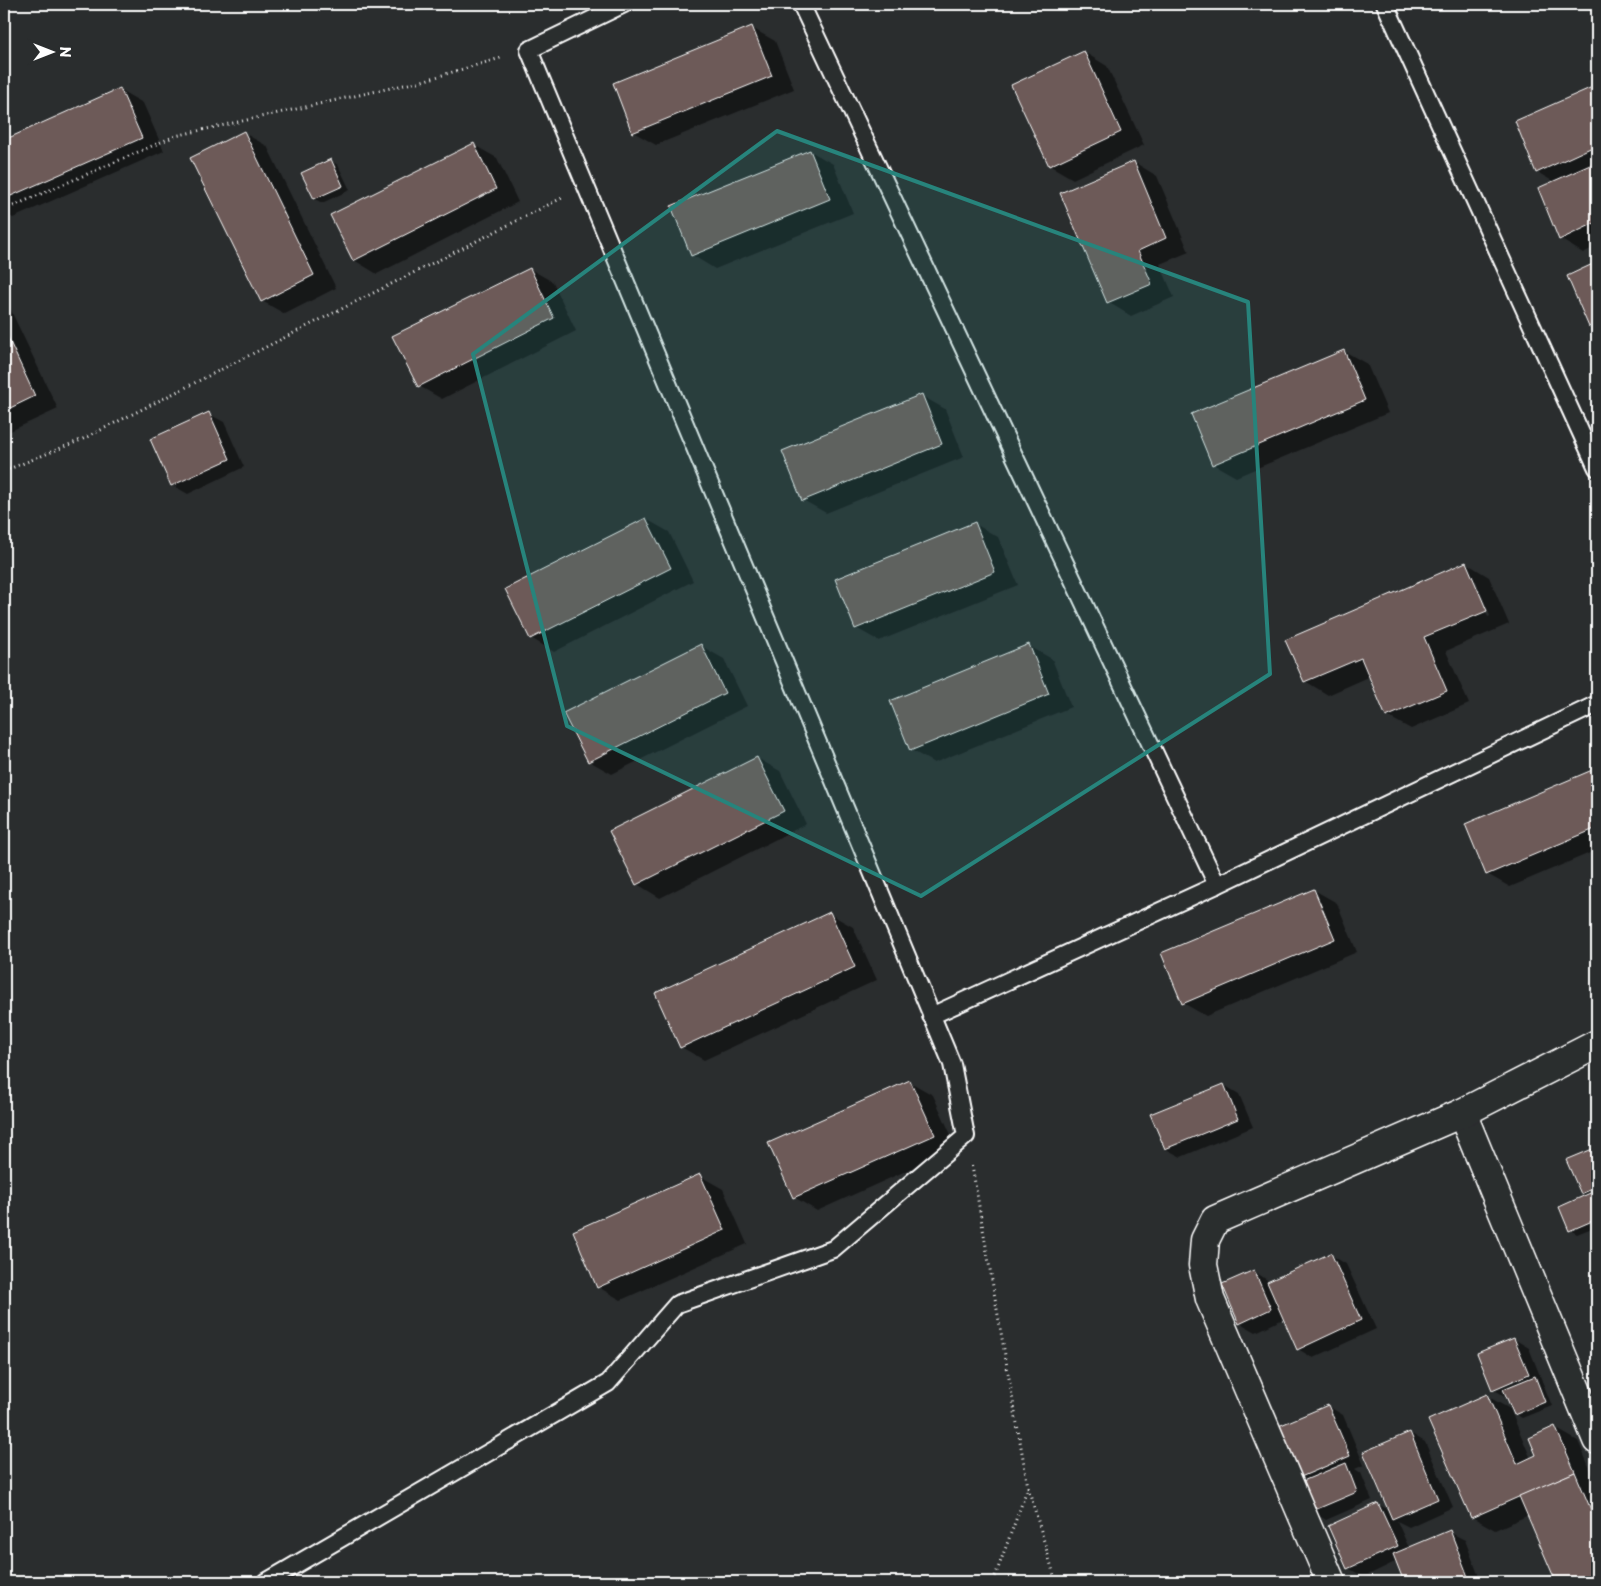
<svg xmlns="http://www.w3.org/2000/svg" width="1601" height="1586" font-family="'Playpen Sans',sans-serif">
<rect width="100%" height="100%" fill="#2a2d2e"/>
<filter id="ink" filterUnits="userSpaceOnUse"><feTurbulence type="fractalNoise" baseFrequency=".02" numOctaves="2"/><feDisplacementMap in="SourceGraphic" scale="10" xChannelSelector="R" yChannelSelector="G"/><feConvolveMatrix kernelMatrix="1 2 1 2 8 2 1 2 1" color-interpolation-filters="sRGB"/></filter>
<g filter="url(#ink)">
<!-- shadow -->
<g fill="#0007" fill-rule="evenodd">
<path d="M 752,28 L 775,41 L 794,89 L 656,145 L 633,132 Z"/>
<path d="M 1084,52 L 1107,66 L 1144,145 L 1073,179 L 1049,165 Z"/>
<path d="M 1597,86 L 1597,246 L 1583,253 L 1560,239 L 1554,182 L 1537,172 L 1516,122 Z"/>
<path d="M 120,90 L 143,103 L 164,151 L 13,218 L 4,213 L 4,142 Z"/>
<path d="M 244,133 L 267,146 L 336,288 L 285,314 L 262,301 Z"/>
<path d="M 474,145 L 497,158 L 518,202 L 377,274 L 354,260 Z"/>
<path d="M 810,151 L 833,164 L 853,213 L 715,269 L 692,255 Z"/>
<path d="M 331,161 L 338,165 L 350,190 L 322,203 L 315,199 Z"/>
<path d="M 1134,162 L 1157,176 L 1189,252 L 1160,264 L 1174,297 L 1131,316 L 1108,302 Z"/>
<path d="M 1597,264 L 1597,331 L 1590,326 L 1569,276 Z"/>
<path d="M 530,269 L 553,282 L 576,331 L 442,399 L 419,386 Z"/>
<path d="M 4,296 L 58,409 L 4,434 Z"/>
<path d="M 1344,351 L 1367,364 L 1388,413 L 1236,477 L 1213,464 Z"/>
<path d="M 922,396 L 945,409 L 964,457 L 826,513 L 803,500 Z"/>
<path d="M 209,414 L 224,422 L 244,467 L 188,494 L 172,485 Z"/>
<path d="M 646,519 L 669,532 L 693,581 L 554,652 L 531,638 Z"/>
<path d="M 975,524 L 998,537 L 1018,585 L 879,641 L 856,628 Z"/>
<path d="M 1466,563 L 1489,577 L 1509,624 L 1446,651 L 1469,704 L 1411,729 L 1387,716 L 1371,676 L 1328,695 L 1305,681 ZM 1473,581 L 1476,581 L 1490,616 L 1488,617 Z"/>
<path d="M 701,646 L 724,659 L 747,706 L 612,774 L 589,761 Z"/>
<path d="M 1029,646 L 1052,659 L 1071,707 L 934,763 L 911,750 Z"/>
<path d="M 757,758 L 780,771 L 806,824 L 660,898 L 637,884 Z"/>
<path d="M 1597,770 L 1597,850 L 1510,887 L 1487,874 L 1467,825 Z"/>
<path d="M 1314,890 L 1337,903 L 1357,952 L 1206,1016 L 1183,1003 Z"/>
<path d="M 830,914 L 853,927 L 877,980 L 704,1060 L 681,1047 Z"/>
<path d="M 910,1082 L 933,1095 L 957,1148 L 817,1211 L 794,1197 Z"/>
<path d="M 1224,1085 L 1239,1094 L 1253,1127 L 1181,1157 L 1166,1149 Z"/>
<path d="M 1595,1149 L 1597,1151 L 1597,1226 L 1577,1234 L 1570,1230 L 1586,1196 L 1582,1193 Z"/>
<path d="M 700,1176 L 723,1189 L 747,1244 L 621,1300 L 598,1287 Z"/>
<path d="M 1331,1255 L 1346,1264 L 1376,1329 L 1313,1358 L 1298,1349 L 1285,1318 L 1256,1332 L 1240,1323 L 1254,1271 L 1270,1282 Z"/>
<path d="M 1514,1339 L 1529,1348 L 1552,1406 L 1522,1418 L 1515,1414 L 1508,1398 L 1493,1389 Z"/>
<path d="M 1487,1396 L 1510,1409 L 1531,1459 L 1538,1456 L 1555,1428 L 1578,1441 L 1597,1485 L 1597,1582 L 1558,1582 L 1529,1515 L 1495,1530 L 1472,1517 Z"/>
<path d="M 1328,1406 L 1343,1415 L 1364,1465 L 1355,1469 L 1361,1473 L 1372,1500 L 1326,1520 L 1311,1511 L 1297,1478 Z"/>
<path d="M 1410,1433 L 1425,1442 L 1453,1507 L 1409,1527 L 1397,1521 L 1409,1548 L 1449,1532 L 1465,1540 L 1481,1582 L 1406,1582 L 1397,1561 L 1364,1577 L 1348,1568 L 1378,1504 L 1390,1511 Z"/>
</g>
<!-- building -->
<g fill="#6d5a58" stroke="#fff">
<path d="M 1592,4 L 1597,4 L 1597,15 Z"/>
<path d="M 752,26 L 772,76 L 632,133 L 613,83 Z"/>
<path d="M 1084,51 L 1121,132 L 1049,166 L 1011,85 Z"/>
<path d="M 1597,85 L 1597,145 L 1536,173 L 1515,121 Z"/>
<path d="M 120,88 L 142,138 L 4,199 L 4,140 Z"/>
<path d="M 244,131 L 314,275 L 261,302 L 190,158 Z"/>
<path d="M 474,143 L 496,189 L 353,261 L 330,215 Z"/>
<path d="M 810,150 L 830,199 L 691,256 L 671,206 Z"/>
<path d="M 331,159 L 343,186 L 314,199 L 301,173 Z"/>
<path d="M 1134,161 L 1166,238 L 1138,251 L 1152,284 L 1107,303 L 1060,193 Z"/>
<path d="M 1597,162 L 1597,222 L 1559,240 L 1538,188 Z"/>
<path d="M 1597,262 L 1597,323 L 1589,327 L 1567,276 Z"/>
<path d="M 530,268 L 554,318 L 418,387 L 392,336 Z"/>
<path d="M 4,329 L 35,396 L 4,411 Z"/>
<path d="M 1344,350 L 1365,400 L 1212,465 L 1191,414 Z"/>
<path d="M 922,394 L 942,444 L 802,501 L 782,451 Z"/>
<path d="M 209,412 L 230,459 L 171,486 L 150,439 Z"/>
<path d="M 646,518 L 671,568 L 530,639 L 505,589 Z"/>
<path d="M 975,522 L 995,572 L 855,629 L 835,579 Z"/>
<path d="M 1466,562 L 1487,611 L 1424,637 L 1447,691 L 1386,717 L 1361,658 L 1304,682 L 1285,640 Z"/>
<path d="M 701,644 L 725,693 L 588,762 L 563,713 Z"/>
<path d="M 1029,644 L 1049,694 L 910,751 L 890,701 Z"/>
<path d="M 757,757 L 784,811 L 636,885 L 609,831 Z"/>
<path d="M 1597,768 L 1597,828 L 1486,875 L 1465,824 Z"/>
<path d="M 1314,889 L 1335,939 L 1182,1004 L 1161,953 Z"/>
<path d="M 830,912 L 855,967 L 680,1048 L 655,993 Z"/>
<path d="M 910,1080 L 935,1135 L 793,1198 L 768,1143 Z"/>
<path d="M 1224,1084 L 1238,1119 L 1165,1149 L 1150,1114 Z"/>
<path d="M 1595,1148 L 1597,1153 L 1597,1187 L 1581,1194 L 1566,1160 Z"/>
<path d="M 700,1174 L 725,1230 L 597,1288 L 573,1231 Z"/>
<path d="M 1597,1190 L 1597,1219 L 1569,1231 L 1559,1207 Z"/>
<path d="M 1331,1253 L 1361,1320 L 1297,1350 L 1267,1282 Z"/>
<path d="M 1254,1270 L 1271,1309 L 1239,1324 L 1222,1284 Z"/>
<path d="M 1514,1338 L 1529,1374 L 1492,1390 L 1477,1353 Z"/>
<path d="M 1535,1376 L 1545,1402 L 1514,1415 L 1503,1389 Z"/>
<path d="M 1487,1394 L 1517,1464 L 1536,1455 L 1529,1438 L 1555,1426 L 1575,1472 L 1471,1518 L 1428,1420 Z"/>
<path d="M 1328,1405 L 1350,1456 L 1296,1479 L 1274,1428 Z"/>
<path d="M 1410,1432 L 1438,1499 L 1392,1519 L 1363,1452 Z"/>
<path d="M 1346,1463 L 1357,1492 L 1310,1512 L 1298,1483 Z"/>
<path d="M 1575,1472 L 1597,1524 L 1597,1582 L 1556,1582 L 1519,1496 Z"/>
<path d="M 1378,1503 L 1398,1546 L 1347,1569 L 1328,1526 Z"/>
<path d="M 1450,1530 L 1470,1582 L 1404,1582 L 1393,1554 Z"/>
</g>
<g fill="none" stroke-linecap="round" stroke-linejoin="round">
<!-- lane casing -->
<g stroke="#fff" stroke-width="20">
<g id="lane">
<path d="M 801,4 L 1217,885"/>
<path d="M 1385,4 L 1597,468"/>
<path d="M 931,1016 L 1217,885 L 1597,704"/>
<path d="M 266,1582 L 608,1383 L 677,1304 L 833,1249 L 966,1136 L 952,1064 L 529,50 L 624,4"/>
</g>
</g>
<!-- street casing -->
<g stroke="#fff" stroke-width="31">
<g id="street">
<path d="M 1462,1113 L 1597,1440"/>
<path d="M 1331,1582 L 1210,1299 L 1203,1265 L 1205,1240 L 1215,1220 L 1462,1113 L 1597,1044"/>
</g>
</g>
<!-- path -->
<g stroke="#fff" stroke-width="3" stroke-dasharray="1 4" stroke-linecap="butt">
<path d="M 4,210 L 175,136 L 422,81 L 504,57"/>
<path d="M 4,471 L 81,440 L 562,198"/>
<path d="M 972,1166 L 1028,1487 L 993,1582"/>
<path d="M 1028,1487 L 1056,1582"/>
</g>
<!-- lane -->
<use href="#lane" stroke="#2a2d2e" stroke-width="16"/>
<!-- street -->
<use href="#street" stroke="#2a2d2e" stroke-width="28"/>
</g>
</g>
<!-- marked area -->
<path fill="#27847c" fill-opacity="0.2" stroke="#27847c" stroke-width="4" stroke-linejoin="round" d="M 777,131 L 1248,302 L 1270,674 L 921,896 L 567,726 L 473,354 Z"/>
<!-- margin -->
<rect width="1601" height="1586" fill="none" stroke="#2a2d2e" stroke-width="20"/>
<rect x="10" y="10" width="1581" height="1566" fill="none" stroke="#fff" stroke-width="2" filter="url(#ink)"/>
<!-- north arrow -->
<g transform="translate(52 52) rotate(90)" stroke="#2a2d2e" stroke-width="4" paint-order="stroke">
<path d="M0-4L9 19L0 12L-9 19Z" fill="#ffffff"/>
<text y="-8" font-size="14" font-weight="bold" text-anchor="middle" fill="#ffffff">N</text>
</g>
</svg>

### WHAT THE TASK ASKS
Lines above that have "ffffff": copy each of them.

### RESPONSE TO THIS EXERCISE
<path d="M0-4L9 19L0 12L-9 19Z" fill="#ffffff"/>
<text y="-8" font-size="14" font-weight="bold" text-anchor="middle" fill="#ffffff">N</text>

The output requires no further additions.